Potential Indirect Treatment Strategies

Cultural Management
Prevent weeds in surrounding areas from producing seeds to help prevent their migration to pavement cracks and joints.
Habitat Modification
Clean and seal cracks and joints in asphalt and concrete. Periodically reseal as needed to prevent the development of openings where weeds can develop.
Design and Construction
Limit the use of small, open-seamed pavers in favor of alternative materials where feasible and acceptable within appropriate design and planning criteria. Such materials include imprinted/colored concrete (e.g., Bomanite), exposed aggregate concrete, mortared bricks, larger paving units, mortared stone, etc. Also, research materials/methods for sealing the joints of interlocking pavers.
Potential Direct Treatment Strategies
Manual
Manual weed control in these settings is practical only where small numbers of weeds are present.
Physical
Flaming, infrared/heat radiation, and hot water/steam treatments. Flaming of small weed seedlings is effective. Successful flaming of mature perennial weeds has also been reported; these examples have involved repeated applications over at least one growing season. This technology has been used for weed control in Europe for more than 50 years. Infrared radiation is similar to flaming and has also been successfully used in Europe for a decade or more. The proper technique is essential for success. Experimentation in refining application methods is often necessary. Field testing has shown that flaming is most effective when holding the flamer a few centimeters above the plant, rather than directly on it. The objective is to heat the sap in the plants to the point where cell walls expand and rupture, not to completely burn off the tops. Hot water and steam treatment systems have also been recently developed and operate on a similar principle. Application settings include hard-surfaced and gravelled features in urban areas.
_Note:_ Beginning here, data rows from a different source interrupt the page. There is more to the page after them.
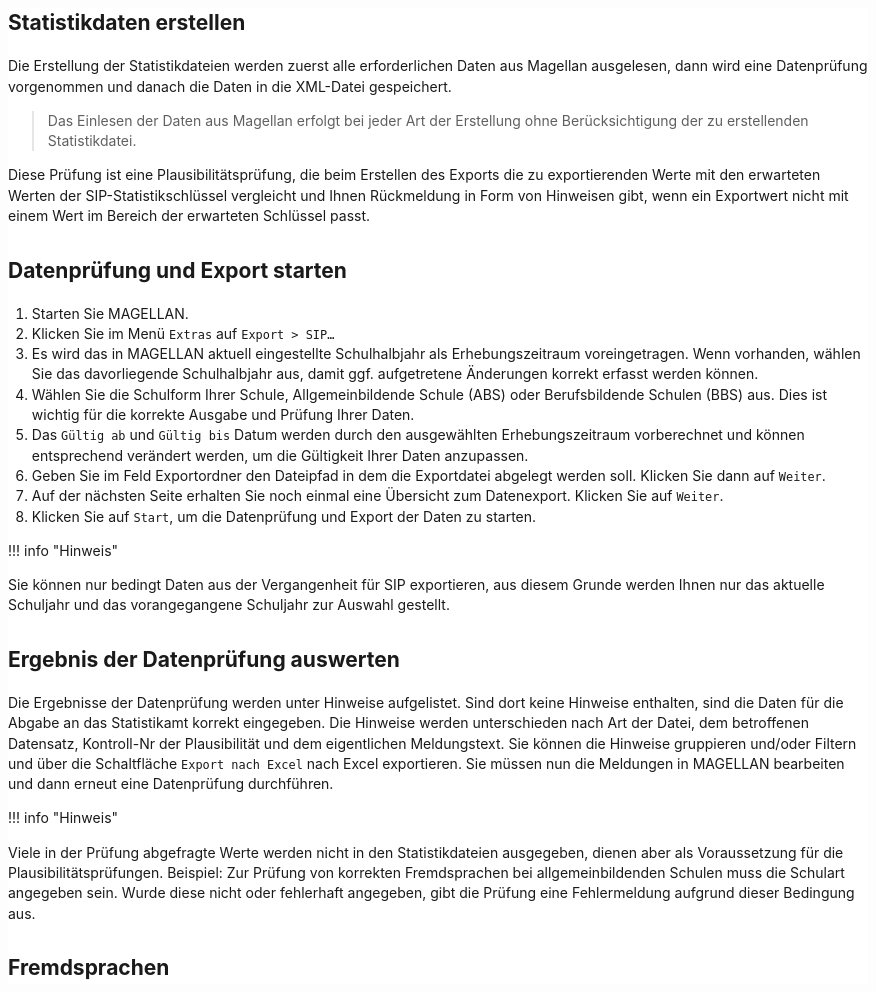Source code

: ## Statistikdaten erstellen

Die Erstellung der Statistikdateien werden zuerst alle erforderlichen Daten aus Magellan ausgelesen, dann wird eine Datenprüfung vorgenommen und danach die Daten in die XML-Datei gespeichert. 

>Das Einlesen der Daten aus Magellan erfolgt bei jeder Art der Erstellung ohne Berücksichtigung der zu erstellenden Statistikdatei.

Diese Prüfung ist eine Plausibilitätsprüfung, die beim Erstellen des Exports die zu exportierenden Werte mit den erwarteten Werten der SIP-Statistikschlüssel vergleicht und Ihnen Rückmeldung in Form von Hinweisen gibt, wenn ein Exportwert nicht mit einem Wert im Bereich der erwarteten Schlüssel passt.

## Datenprüfung und Export starten


1.	Starten Sie MAGELLAN.
1.	Klicken Sie im Menü ```Extras``` auf ```Export > SIP…```
2.	Es wird das in MAGELLAN aktuell eingestellte Schulhalbjahr als Erhebungszeitraum voreingetragen. Wenn vorhanden, wählen Sie das davorliegende Schulhalbjahr aus, damit ggf. aufgetretene Änderungen korrekt erfasst werden können.
3.	Wählen Sie die Schulform Ihrer Schule, Allgemeinbildende Schule (ABS) oder Berufsbildende Schulen (BBS) aus. Dies ist wichtig für die korrekte Ausgabe und Prüfung Ihrer Daten.
4.	Das ```Gültig ab``` und ```Gültig bis``` Datum werden durch den ausgewählten Erhebungszeitraum vorberechnet und können entsprechend verändert werden, um die Gültigkeit Ihrer Daten anzupassen.
5.	Geben Sie im Feld Exportordner den Dateipfad in dem die Exportdatei abgelegt werden soll. Klicken Sie dann auf ```Weiter```.
6.	Auf der nächsten Seite erhalten Sie noch einmal eine Übersicht zum Datenexport. Klicken Sie auf ```Weiter```.
7.	Klicken Sie auf ```Start```, um die Datenprüfung und Export der Daten zu starten.
 

!!! info "Hinweis"

  Sie können nur bedingt Daten aus der Vergangenheit für SIP exportieren, aus diesem Grunde werden Ihnen nur das aktuelle Schuljahr und das vorangegangene Schuljahr zur Auswahl gestellt.

## Ergebnis der Datenprüfung auswerten 

Die Ergebnisse der Datenprüfung werden unter Hinweise aufgelistet. Sind dort keine Hinweise enthalten, sind die Daten für die Abgabe an das Statistikamt korrekt eingegeben. Die Hinweise werden unterschieden nach Art der Datei, dem betroffenen Datensatz, Kontroll-Nr der Plausibilität und dem eigentlichen Meldungstext. Sie können die Hinweise gruppieren und/oder Filtern und über die Schaltfläche ```Export nach Excel``` nach Excel exportieren.
Sie müssen nun die Meldungen in MAGELLAN bearbeiten und dann erneut eine Datenprüfung durchführen.


!!! info "Hinweis"

  Viele in der Prüfung abgefragte Werte werden nicht in den Statistikdateien ausgegeben, dienen aber als Voraussetzung für die Plausibilitätsprüfungen. Beispiel: Zur Prüfung von  korrekten Fremdsprachen bei allgemeinbildenden Schulen muss die Schulart angegeben sein. Wurde diese nicht oder fehlerhaft angegeben, gibt die Prüfung eine Fehlermeldung aufgrund dieser Bedingung aus.

## Fremdsprachen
The infrared technology was developed by the Dutch and just recently introduced to North America. While details of treatment cycles and effectiveness have not yet been determined for specific situations in North America, the technology looks promising for application to paved, gravelled and other such areas. There are currently two hot water/steam treatment systems available which are at a similar state of development to the infrared/heat treatment system.

All methods of weed removal in paved areas (i.e., concrete and asphalt pads, pathways, and streets) should be coordinated with a crack sealing program to help prevent recurrence of the weeds.

Chemical
Contact and/or systemic post-emergent herbicides may be necessary in conjunction with a crack sealing program to remove extensive developments of invasive perennial weeds, particularly resprouting woody species such as willow and cottonwood.

Weeds in Joints and Cracks of Streets, Sidewalks and Other Hard-surfaced Areas

Description and Biology
See "Description and Biology" in prescriptions for Perennial Weeds and Annual and Biennial Weeds in Shrub and Flower Beds.

Target/Host
Street and sidewalk cracks, especially where the gutter bar meets the street pavement.

Symptoms/Typical Damage
Weeds germinate and grow in cracks and joints.

Potential Indirect Treatment Strategies

Habitat Modification
Clean and seal cracks and joints in asphalt and concrete. Periodically reseal as needed to prevent the development of new openings where weeds can develop.
Design and Construction
New streets should include a unified curb and gutter, which eliminates the joint between the gutter bar and the curb. This is an example of an IPM design that results in fewer weed problems.
Potential Direct Treatment Strategies
Manual
Manual weed control in these settings is practical only where small numbers of weeds are present.
Mechanical
A revolving wire brush on a hydraulically operated arm attached to a street sweeper may be used for weed control along streets where the gutter meets the street pavement. Vegetation removed by the wire brush is collected by the street sweeper.
Physical
Infrared radiation and flamers. (See prescription for Weeds in Hard-Surfaced Areas.)

All methods of weed removal along streets and sidewalks should be coordinated with a crack sealing program to prevent recurrence of weed control problems.

Chemical
Contact and/or systemic post-emergent herbicides may be necessary for initial weed removal in conjunction with a crack sealing program.